22.Yılında Duke Nukem 3D – Neydi Bu Oyunu Efsane Yapan?

(Bu yazı orjinal olarak AltDünya v1’de Tutlu Tuzlu tarafından 26.09.2016’da yazılmıştır. Aşağıda elimizden geldiğince güncellenmiş, v2’ye adapte edilmiş olup, herhangi bir tarihsel hata, zamanı geçmiş bilgi varsa, affınız rica olunur. Bu yeniden yayının Duke 3D Shareware v1.0’in çıkış gününe denk gelmesi de ayrı bir tesadüf oldu. 🙂

Ayrıca yazıya ek olarak, güncele selam çakarak yazılan Duke filmi yorumları da yazının sonunda mevcuttur. Saygılar.)

Sene (Ortalama olarak diyelim. 20 yıl çok uzun süre) 1996. Lisedeyim.
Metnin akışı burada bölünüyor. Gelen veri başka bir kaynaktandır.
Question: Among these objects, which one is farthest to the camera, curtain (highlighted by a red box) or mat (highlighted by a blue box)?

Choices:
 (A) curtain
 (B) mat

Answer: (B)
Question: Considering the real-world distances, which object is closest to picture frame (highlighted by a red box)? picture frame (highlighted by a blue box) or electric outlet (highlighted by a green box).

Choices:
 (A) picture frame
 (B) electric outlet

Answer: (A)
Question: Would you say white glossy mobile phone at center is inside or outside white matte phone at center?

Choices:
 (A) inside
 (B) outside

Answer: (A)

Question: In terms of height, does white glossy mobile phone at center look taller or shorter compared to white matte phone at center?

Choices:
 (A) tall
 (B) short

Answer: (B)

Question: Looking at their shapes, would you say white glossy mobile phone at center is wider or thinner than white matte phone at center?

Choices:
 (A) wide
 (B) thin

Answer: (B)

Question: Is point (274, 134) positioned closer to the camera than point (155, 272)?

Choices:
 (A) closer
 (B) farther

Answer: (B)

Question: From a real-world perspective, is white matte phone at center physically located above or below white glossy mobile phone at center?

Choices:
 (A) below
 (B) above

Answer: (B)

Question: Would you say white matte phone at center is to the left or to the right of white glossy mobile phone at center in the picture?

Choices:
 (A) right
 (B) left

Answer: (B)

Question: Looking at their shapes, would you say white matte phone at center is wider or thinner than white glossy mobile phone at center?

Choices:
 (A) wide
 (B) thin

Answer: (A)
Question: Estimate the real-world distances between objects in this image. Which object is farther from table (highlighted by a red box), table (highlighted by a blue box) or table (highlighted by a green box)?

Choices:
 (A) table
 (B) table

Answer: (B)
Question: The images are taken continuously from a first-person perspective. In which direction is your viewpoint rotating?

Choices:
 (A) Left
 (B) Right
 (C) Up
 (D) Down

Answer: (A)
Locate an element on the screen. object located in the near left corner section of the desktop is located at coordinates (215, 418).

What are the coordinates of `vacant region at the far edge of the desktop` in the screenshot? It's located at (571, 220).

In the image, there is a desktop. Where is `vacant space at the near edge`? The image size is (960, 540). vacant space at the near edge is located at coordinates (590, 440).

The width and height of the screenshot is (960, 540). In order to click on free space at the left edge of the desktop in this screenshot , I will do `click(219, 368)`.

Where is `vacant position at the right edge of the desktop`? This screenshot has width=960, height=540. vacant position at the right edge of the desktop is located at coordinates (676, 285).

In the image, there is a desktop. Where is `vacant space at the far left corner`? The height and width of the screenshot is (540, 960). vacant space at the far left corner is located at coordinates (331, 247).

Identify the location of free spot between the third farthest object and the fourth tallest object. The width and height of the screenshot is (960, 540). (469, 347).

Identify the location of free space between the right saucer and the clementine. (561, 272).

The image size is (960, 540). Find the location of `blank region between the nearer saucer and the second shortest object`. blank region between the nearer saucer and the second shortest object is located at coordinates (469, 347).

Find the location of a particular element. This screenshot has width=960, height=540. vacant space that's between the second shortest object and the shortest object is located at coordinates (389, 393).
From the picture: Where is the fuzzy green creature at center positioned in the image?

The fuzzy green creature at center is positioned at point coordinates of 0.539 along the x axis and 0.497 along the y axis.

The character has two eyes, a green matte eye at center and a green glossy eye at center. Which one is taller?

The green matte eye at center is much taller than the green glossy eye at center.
Daha ortada internet cafe kavramı (internete bile yeni yeni adapte oluyorken, öyle düşün) yokken Ankara’da bir bilgisayar dükkanı 8-10 bilgisayarı LAN ile birbirine bağlamayı akıl etmiş, liseli gençliğe multiplayer oyun oynatmaya başlamıştı. Biz de bilgisayarcının hedef kitlesinde (harçlık sahibi liseli oyunsever gençler) olmamızdan ötürü hafta sonları, okul sonraları falan soluğu burada alıyorduk. Bizim favori oyunumuz Red Alert olsa da (Ben üsse tesla coil kurucam diye uğraşana kadar Mehmet 50 tane Mamut tankla gelir bütün üssümü dağıtır giderdi, hey gidi), gençler arasında daha farklı bir oyun öne çıkmaktaydı: Duke Nuke’m 3D. Multiplayerda pek çok kez ölüp ölüp dirildikten sonra evde solo olarak oynamaya başlayınca ben de apayrı bir yere gelmişti bu oyun.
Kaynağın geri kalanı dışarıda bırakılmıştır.